Elaborate. You're anti-precidex completely in withdrawal? Or just as monotherapy. The latter, yes, is absurd. As an adjunct to benzos/Barbs if you aren't getting effective sx control with those alone and you don't want to intubate the patient, that seems reasonable to me. That said, I'm not an ICU doc so maybe I'm missing something here.
 
What's Precedex?

EDIT: /sarcasm. It's just that its not anything that we'd use in my ER.

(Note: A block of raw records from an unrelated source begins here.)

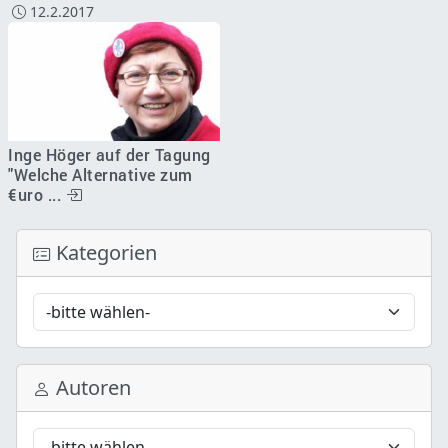
12.2.2017
Inge Höger auf der Tagung
"Welche Alternative zum
€uro ...
Kategorien
Autoren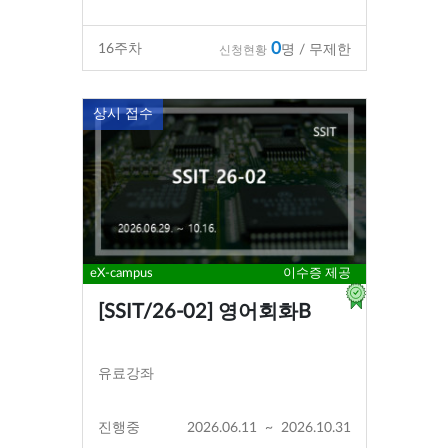
0
16
주차
명 / 무제한
신청현황
상시 접수
eX-campus
이수증 제공
[SSIT/26-02] 영어회화B
유료강좌
진행중
2026.06.11
~
2026.10.31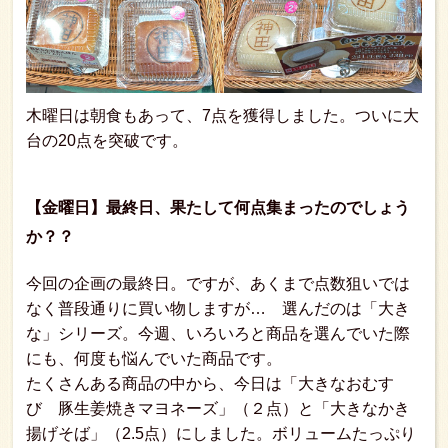
木曜日は朝食もあって、7点を獲得しました。ついに大
台の20点を突破です。
【金曜日】最終日、果たして何点集まったのでしょう
か？？
今回の企画の最終日。ですが、あくまで点数狙いでは
なく普段通りに買い物しますが… 選んだのは「大き
な」シリーズ。今週、いろいろと商品を選んでいた際
にも、何度も悩んでいた商品です。
たくさんある商品の中から、今日は「大きなおむす
び 豚生姜焼きマヨネーズ」（２点）と「大きなかき
揚げそば」（2.5点）にしました。ボリュームたっぷり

My EtOH withdrawal patients (which are many... I'm pretty sure I work in a level-1 EtOH withdrawal center) all get loaded up with ativan and then passed on to the IM/CC folks.
 
Elaborate. You're anti-precidex completely in withdrawal? Or just as monotherapy. The latter, yes, is absurd. As an adjunct to benzos/Barbs if you aren't getting effective sx control with those alone and you don't want to intubate the patient, that seems reasonable to me. That said, I'm not an ICU doc so maybe I'm missing something here.
I am against precedex entirely. It masks symptoms of withdrawals which are our best indicator of when to give additional benzos or barbs. If you have to intubate then do it, although if they are still significantly symptomatic it is unlikely that you are going to cause respiratory depression. The other issue with starting precedex in the situation you describe is that unless you schedule benzos blindly for the patient, they will have very low CIWA scores and the ICU will end up not giving the patient anymore benzos, which leads to prolonged hospital stays, seizures, and potentially even death.